Overview (AUTORECODE command)

AUTORECODE recodes the values of string and numeric variables to consecutive integers and puts the recoded values into a new variable called a target variable. The value labels or values of the original variable are used as value labels for the target variable. AUTORECODE is useful for creating numeric independent (grouping) variables from string variables for procedures such as ONEWAY and DISCRIMINANT. AUTORECODE can also recode the values of factor variables to consecutive integers, which may be required by some procedures and which reduces the amount of workspace needed by some statistical procedures.

Basic Specification

The basic specification is VARIABLES and INTO. VARIABLES specifies the variables to be recoded. INTO provides names for the target variables that store the new values. VARIABLES and INTO must name or imply the same number of variables.

Subcommand Order

  • VARIABLES must be specified first.
  • INTO must immediately follow VARIABLES.
  • All other subcommands can be specified in any order.

Syntax Rules

  • A variable cannot be recoded into itself.

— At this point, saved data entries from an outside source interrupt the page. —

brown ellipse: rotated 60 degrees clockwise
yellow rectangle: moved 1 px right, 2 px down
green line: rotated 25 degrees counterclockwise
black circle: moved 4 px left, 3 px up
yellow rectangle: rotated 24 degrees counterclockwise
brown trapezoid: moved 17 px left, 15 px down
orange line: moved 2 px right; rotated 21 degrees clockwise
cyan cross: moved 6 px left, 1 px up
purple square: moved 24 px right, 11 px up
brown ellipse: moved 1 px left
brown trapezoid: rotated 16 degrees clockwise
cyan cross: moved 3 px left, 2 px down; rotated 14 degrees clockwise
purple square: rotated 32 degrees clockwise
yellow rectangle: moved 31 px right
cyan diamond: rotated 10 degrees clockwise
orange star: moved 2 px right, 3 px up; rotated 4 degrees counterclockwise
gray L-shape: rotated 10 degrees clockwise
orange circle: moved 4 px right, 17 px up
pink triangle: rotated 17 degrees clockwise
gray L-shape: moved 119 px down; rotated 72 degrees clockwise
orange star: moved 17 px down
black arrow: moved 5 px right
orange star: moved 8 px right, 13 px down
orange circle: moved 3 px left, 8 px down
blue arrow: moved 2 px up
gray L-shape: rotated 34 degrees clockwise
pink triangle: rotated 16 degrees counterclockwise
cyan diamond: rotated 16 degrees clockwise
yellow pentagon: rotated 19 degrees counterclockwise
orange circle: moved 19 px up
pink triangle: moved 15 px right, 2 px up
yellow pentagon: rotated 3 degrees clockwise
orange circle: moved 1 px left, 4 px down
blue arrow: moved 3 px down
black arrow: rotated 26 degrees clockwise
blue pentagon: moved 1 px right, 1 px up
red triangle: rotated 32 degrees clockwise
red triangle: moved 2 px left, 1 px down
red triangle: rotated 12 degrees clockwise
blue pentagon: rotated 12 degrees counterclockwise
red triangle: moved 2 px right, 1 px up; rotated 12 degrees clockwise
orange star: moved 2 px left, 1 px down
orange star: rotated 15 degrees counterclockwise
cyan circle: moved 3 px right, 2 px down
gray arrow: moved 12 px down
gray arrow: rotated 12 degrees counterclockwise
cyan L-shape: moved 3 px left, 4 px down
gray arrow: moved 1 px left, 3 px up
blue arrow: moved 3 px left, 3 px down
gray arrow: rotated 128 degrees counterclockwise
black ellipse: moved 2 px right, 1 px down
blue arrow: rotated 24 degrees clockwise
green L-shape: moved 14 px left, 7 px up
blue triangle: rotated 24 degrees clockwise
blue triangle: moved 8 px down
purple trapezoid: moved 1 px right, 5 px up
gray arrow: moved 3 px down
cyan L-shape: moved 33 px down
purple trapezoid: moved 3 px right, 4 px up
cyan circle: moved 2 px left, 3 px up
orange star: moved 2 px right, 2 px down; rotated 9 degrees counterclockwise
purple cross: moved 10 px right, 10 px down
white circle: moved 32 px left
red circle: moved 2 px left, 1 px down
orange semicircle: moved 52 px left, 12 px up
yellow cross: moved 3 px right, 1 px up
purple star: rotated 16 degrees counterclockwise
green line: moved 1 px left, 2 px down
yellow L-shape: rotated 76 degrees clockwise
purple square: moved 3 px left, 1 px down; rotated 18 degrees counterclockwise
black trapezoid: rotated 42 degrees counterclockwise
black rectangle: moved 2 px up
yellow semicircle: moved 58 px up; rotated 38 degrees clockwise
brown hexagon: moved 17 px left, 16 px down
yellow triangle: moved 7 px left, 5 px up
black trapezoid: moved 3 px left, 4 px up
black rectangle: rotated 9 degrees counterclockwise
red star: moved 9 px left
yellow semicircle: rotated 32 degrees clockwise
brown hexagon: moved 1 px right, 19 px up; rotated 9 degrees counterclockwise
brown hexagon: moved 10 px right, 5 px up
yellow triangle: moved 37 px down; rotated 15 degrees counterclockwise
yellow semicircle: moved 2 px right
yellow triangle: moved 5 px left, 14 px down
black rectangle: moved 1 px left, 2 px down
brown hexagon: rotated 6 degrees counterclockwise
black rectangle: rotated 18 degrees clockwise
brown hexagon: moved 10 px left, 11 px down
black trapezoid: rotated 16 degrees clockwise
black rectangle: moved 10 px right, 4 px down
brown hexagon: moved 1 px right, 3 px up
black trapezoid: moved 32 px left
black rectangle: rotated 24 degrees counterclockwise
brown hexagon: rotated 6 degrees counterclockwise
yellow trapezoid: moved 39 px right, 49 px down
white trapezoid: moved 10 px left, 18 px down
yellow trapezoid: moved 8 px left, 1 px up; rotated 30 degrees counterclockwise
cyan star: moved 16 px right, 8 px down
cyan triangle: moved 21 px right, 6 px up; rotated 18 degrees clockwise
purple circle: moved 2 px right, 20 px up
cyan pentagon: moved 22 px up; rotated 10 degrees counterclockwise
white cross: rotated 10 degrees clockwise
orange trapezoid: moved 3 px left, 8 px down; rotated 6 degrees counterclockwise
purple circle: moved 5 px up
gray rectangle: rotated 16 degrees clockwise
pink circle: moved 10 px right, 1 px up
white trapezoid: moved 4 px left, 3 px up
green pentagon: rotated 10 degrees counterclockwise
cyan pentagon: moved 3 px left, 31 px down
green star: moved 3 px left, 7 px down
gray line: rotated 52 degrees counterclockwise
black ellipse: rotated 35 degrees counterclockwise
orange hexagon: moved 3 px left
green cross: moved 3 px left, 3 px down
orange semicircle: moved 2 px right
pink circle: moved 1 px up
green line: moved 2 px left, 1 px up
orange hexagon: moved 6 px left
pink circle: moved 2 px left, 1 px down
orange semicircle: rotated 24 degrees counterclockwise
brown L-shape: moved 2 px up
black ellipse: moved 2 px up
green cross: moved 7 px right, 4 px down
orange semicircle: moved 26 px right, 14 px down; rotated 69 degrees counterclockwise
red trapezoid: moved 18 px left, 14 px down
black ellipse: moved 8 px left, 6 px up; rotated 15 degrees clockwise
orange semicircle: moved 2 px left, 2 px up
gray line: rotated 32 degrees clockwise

More generally, target variable names cannot duplicate any variable names already in the working file.
  • If the GROUP or APPLY TEMPLATE subcommand is specified, all variables on the VARIABLES subcommand must be the same type (numeric or string).
  • If APPLY TEMPLATE is specified, all variables on the VARIABLES subcommand must be the same type (numeric or string) as the type defined in the template.
  • File specifications on the APPLY TEMPLATE and SAVE TEMPLATE subcommands follow the normal conventions for file specifications. Enclosing file specifications in quotation marks is recommended.

Operations

  • The values of each variable to be recoded are sorted and then assigned numeric values. By default, the values are assigned in ascending order: 1 is assigned to the lowest nonmissing value of the original variable; 2, to the second-lowest nonmissing value; and so on, for each value of the original variable.
  • Values of the original variables are unchanged.
  • Missing values are recoded into values higher than any nonmissing values, with their order preserved. For example, if the original variable has 10 nonmissing values, the first missing value is recoded as 11 and retains its user-missing status. System-missing values remain system-missing. (See the GROUP, APPLY TEMPLATE, and SAVE TEMPLATE subcommands for additional rules for user-missing values.)
  • AUTORECODE does not sort the cases in the working file. As a result, the consecutive numbers assigned to the target variables may not be in order in the file.
  • Target variables are assigned the same variable labels as the original source variables. To change the variable labels, use the VARIABLE LABELS command after AUTORECODE.
  • Value labels are automatically generated for each value of the target variables. If the original value had a label, that label is used for the corresponding new value. If the original value did not have a label, the old value itself is used as the value label for the new value. The defined print format of the old value is used to create the new value label.
  • AUTORECODE ignores SPLIT FILE specifications. However, any SELECT IF specifications are in effect for AUTORECODE.